Tantoo Cardinal at UFV receiving honorary degree

Tantoo Cardinal

Although she points out that an actor’s life makes the top 10 list of stressful occupations along with air traffic controllers and bomb detonators because of all it uncertainties, she wouldn’t trade it for a more conventional path.

“It’s been a pretty exciting and adventurous career,” she notes. “There always something new on the horizon, more to explore, and more to learn. It’s been a school of life.”

She credits her upbringing within an indigenous tradition with engraining her with a storyteller’s world view.

“My faith and strength comes from the storytellers I was raised by,” she says. “Storytelling was a big part of our world and our means of survival. Where we lived we had to be handy — there was no corner store to save us, so we had to be innovative, alert, and think on our feet, and learn from the stories of our people. It’s how we were taught the important parts of our culture.
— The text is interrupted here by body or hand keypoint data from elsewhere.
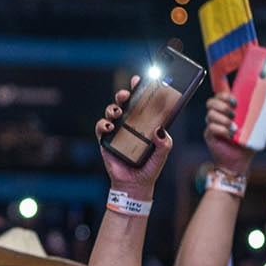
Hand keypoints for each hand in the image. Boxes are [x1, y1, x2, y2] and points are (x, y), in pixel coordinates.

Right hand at [97, 77, 173, 194]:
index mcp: (144, 123)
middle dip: (124, 94)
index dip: (139, 89)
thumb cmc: (150, 168)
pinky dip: (103, 124)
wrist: (135, 185)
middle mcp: (130, 124)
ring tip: (118, 112)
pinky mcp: (106, 140)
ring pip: (111, 111)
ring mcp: (117, 131)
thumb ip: (164, 142)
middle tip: (126, 95)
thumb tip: (160, 130)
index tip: (139, 80)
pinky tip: (110, 127)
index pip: (142, 102)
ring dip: (113, 107)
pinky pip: (101, 127)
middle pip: (124, 102)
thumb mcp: (162, 154)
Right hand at [201, 93, 257, 175]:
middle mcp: (217, 116)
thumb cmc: (248, 142)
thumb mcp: (259, 126)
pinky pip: (212, 128)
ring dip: (223, 119)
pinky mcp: (210, 136)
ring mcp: (212, 125)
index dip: (223, 95)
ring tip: (234, 127)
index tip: (234, 100)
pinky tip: (230, 134)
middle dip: (222, 106)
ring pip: (210, 115)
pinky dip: (222, 130)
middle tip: (234, 113)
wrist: (240, 160)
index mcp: (227, 110)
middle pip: (211, 103)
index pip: (219, 97)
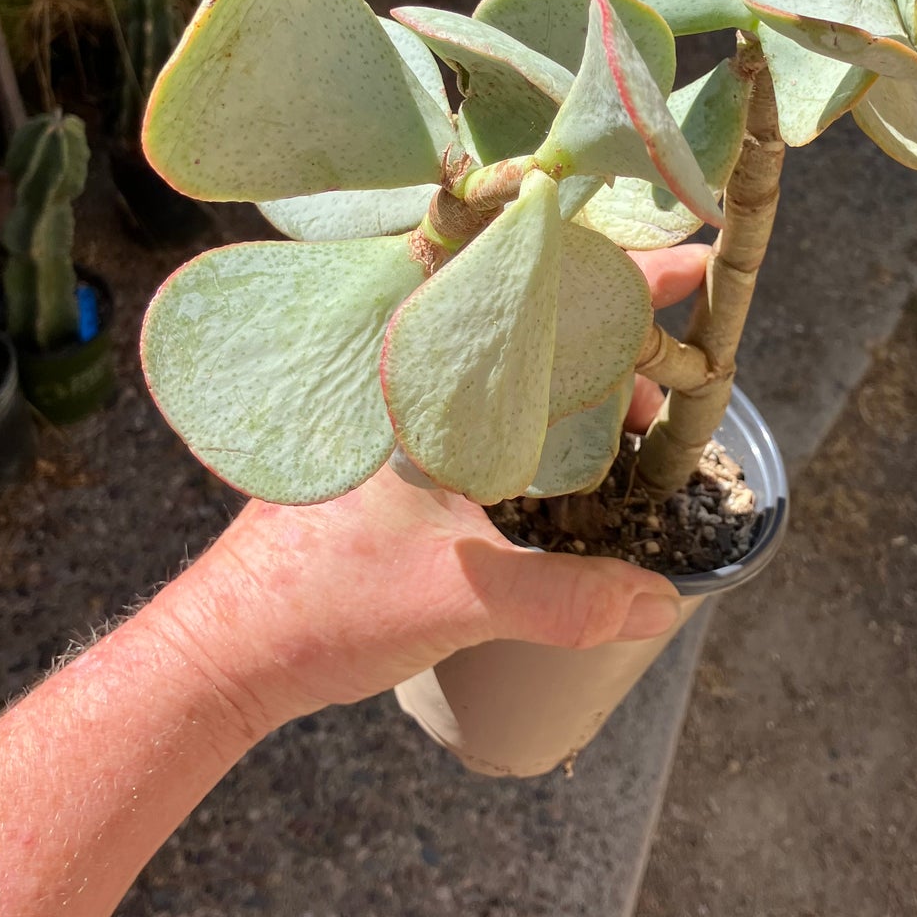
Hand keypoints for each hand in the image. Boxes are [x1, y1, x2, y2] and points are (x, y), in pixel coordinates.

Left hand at [148, 244, 709, 742]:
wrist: (226, 655)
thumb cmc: (317, 608)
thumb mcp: (459, 601)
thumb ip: (567, 601)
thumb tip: (664, 599)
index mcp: (414, 382)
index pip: (523, 290)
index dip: (611, 270)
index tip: (690, 262)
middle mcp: (405, 380)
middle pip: (526, 319)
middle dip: (613, 328)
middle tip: (681, 363)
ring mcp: (399, 416)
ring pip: (509, 366)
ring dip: (580, 377)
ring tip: (643, 413)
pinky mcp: (396, 458)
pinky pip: (490, 408)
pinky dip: (544, 414)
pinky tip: (582, 450)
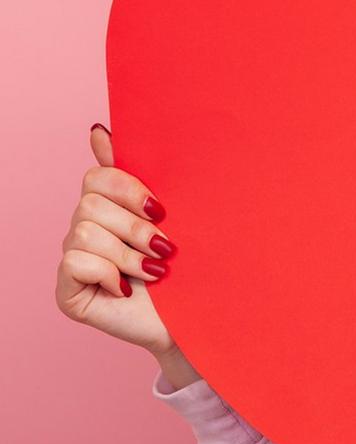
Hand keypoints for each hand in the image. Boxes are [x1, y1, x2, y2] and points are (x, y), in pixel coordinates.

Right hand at [55, 124, 178, 358]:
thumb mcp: (171, 214)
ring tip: (153, 272)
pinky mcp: (68, 291)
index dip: (128, 188)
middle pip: (90, 203)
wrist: (199, 314)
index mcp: (108, 206)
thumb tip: (97, 130)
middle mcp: (84, 229)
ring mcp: (73, 260)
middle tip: (164, 248)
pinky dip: (109, 273)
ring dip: (128, 255)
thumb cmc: (189, 264)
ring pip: (83, 233)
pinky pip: (75, 263)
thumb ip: (138, 175)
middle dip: (135, 227)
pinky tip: (127, 288)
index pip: (96, 176)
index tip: (160, 209)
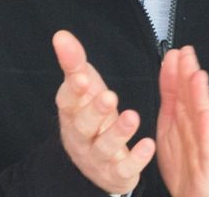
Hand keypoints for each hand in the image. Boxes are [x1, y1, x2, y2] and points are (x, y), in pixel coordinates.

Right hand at [52, 30, 155, 193]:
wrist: (94, 161)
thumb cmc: (90, 116)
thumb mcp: (83, 87)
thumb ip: (73, 62)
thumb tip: (61, 35)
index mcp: (71, 113)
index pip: (67, 101)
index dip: (73, 91)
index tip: (82, 77)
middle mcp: (80, 137)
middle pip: (83, 125)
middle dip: (95, 111)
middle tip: (109, 96)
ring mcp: (97, 157)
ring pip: (104, 147)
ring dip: (118, 132)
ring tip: (132, 116)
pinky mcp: (116, 173)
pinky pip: (124, 169)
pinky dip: (136, 158)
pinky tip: (148, 144)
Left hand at [156, 46, 208, 196]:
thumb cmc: (187, 169)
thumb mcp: (171, 131)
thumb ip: (171, 104)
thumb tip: (168, 76)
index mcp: (183, 122)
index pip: (179, 92)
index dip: (175, 72)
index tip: (172, 53)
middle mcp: (196, 129)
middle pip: (192, 98)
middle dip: (188, 74)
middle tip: (185, 54)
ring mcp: (205, 144)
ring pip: (202, 116)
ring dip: (200, 95)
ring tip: (197, 75)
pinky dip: (208, 127)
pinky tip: (206, 114)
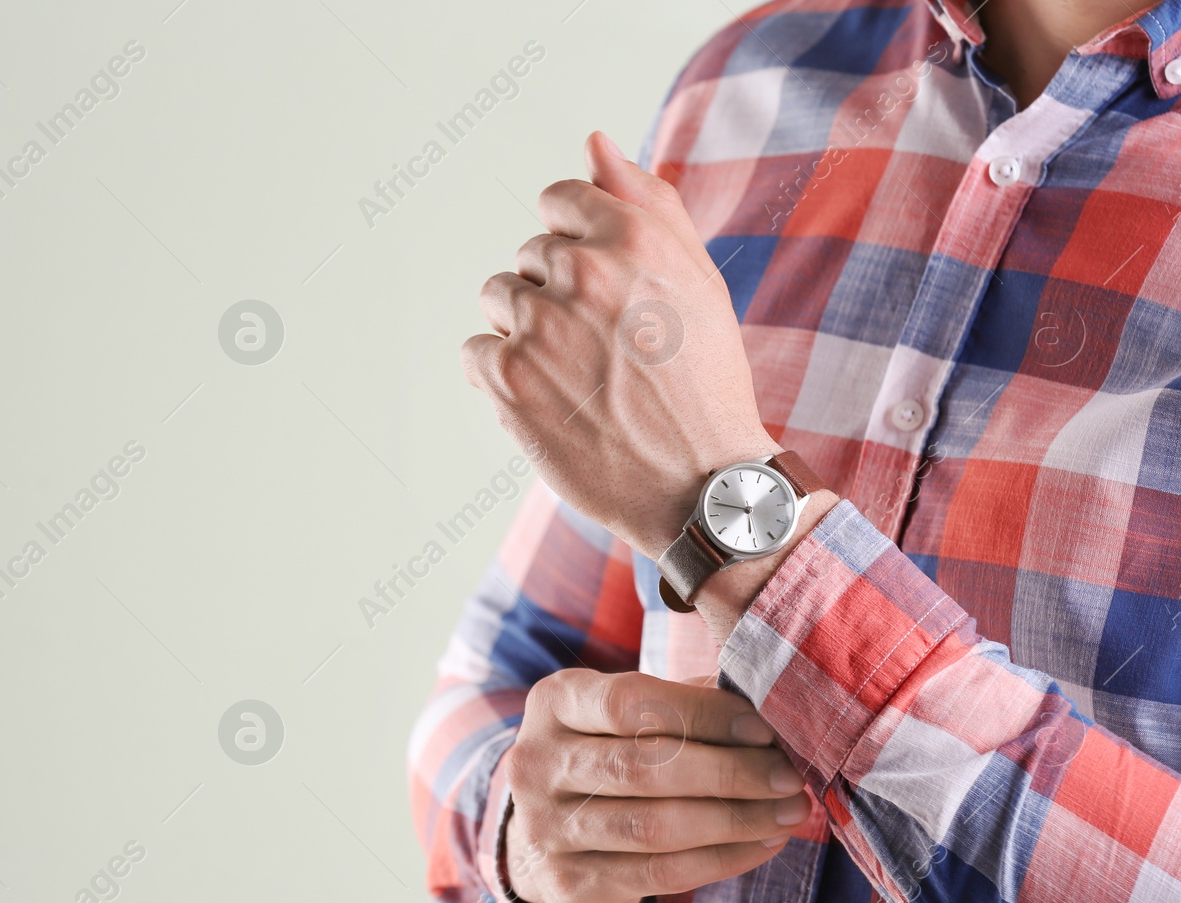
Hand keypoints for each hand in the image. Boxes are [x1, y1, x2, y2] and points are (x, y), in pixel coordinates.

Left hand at [462, 131, 777, 560]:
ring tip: (577, 375)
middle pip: (529, 256)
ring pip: (498, 299)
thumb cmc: (704, 381)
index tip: (602, 291)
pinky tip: (549, 400)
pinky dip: (502, 376)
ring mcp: (541, 325)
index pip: (559, 201)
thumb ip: (646, 201)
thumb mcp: (697, 279)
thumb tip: (593, 142)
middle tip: (605, 349)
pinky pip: (476, 351)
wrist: (700, 483)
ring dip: (526, 331)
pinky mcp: (508, 378)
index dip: (578, 245)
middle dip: (557, 294)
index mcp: (634, 236)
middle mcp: (584, 271)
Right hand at [502, 669, 808, 902]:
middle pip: (642, 767)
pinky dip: (721, 859)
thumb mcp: (630, 715)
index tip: (764, 730)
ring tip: (788, 813)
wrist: (550, 839)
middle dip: (729, 772)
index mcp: (554, 702)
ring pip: (653, 826)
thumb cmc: (610, 757)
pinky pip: (660, 872)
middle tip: (788, 777)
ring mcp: (546, 827)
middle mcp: (536, 762)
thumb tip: (766, 705)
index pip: (628, 701)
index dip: (701, 715)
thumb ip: (688, 700)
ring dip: (734, 820)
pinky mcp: (570, 881)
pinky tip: (762, 844)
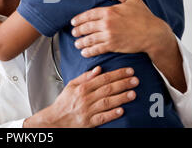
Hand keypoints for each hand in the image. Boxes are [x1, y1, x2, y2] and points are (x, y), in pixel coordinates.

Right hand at [24, 66, 138, 126]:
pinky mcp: (89, 122)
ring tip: (133, 93)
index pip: (103, 78)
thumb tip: (98, 69)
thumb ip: (85, 77)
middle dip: (123, 83)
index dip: (117, 74)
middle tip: (135, 80)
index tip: (128, 71)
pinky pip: (102, 118)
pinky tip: (121, 111)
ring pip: (107, 102)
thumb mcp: (71, 85)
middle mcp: (86, 98)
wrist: (56, 119)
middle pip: (107, 89)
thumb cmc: (64, 102)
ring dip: (121, 97)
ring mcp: (88, 111)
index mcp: (82, 88)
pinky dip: (112, 114)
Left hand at [70, 0, 175, 58]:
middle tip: (73, 33)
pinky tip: (84, 53)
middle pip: (86, 27)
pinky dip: (89, 51)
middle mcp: (107, 23)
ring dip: (81, 42)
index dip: (78, 19)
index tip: (73, 22)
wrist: (153, 33)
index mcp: (109, 11)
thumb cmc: (144, 16)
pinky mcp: (113, 45)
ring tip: (77, 44)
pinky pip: (97, 49)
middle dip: (77, 31)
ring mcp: (109, 35)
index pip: (88, 15)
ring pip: (89, 39)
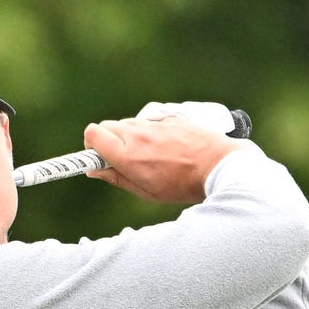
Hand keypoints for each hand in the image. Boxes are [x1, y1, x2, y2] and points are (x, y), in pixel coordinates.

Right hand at [82, 116, 249, 202]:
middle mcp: (137, 134)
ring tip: (148, 155)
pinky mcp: (168, 117)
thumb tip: (94, 169)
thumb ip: (116, 177)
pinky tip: (164, 147)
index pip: (92, 134)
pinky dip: (148, 132)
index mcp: (127, 154)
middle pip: (106, 126)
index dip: (91, 145)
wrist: (218, 166)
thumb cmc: (182, 184)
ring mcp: (153, 123)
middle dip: (107, 140)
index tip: (97, 156)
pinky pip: (148, 122)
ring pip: (127, 123)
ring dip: (128, 136)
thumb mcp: (145, 191)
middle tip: (120, 158)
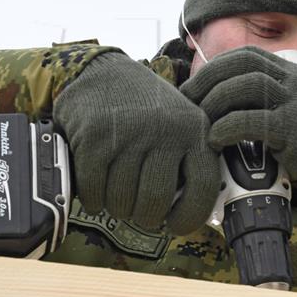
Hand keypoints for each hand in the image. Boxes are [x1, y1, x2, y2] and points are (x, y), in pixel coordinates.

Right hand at [53, 52, 220, 233]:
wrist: (102, 72)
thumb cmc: (145, 108)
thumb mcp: (181, 123)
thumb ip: (191, 162)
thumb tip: (198, 214)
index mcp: (195, 130)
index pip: (203, 189)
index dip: (190, 217)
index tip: (175, 225)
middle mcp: (165, 130)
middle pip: (155, 203)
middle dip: (144, 216)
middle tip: (138, 209)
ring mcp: (129, 133)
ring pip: (122, 201)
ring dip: (116, 207)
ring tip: (117, 191)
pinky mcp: (94, 137)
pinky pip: (93, 191)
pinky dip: (92, 198)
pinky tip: (96, 185)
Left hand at [179, 46, 296, 209]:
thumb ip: (275, 102)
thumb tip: (231, 107)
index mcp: (295, 75)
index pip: (248, 55)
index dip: (217, 67)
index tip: (196, 85)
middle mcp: (296, 83)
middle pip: (242, 65)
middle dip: (207, 80)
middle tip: (187, 101)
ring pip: (245, 86)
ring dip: (214, 102)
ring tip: (200, 120)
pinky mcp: (295, 132)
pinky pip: (252, 121)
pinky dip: (226, 128)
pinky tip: (215, 140)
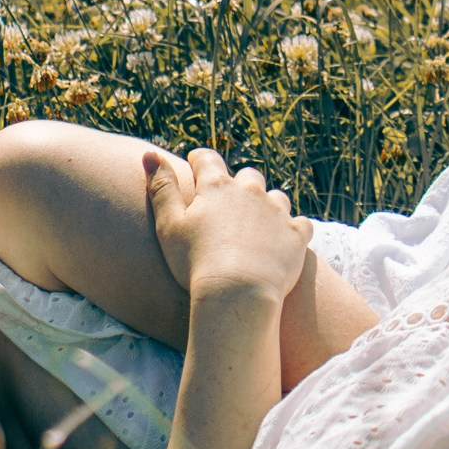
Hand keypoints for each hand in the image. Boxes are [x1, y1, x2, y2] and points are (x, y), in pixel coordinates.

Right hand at [144, 146, 312, 308]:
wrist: (237, 294)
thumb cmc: (195, 263)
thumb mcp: (169, 226)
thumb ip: (161, 188)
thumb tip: (148, 154)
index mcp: (216, 188)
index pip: (207, 160)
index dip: (200, 159)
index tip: (195, 161)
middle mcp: (250, 192)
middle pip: (248, 176)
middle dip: (239, 184)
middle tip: (230, 200)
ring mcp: (277, 212)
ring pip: (276, 197)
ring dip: (268, 205)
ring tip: (260, 221)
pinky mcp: (296, 235)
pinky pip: (300, 224)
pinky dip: (293, 229)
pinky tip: (286, 240)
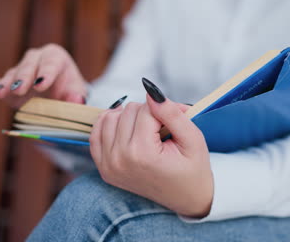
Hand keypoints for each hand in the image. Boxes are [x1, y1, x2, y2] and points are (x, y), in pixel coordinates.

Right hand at [0, 43, 86, 107]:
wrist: (60, 92)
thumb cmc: (70, 89)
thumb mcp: (77, 91)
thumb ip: (77, 96)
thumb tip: (77, 100)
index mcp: (55, 56)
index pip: (51, 63)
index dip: (46, 74)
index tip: (42, 84)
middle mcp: (35, 59)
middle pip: (28, 66)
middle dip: (23, 77)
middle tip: (20, 89)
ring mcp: (19, 70)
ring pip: (12, 75)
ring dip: (5, 85)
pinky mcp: (8, 84)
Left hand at [90, 80, 212, 217]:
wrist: (186, 198)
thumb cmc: (193, 169)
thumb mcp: (193, 139)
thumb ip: (172, 113)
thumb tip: (150, 90)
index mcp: (142, 154)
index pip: (146, 109)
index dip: (164, 110)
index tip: (176, 122)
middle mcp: (119, 160)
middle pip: (128, 110)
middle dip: (148, 114)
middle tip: (163, 130)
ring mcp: (108, 165)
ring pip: (110, 116)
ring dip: (129, 118)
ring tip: (147, 132)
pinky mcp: (103, 168)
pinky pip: (96, 132)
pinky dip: (111, 124)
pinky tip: (127, 130)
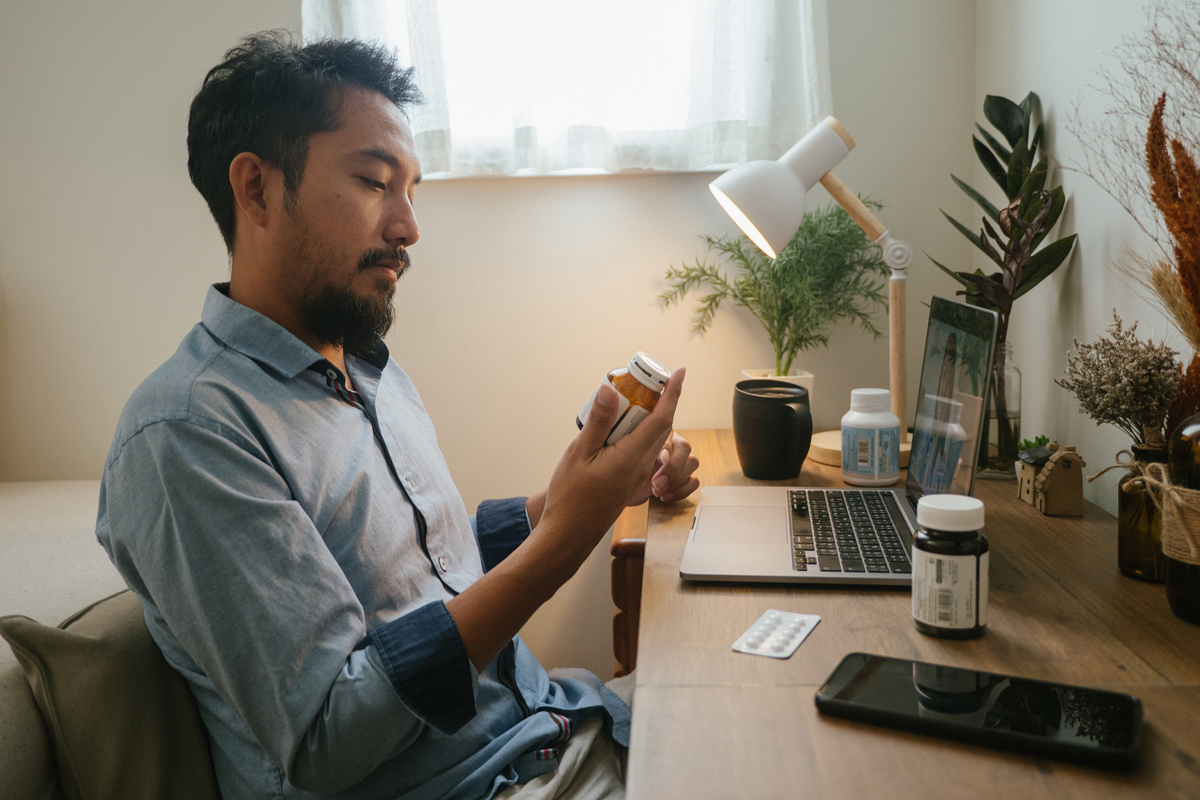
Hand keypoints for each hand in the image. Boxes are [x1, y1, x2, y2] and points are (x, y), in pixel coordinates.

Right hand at [535, 367, 685, 564]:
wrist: (569, 533)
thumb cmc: (571, 498)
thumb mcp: (579, 454)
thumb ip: (598, 422)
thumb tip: (609, 390)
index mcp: (631, 457)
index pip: (661, 419)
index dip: (672, 393)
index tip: (679, 372)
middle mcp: (641, 466)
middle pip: (661, 426)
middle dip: (660, 399)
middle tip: (645, 378)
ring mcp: (638, 475)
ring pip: (652, 438)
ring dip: (647, 416)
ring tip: (627, 398)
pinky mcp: (631, 480)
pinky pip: (642, 449)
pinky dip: (637, 432)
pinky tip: (617, 427)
We had to listen, watch, and really observe, and those skills have been very useful for me when it comes to character development.”

Cardinal has received a National Aboriginal Achievement award and the Order of Canada for her contributions to Canadian society. Now she can add an honorary Doctor of Letters degree from the University of the Fraser Valley to the list.

“It’s wonderful to be receiving this honour from UFV,” she says. “It seems like a very community-oriented, arts-friendly, and accessible university. I come from a world where it was a very big deal when my aunt was the first in my family to finish high school. A lot of my people were intimidated by higher education, so it’s nice to see things changing.”

UFV has an “indigenizing the academy” process in place, an aboriginal resource centre, and several programs and courses with aboriginal content or focus.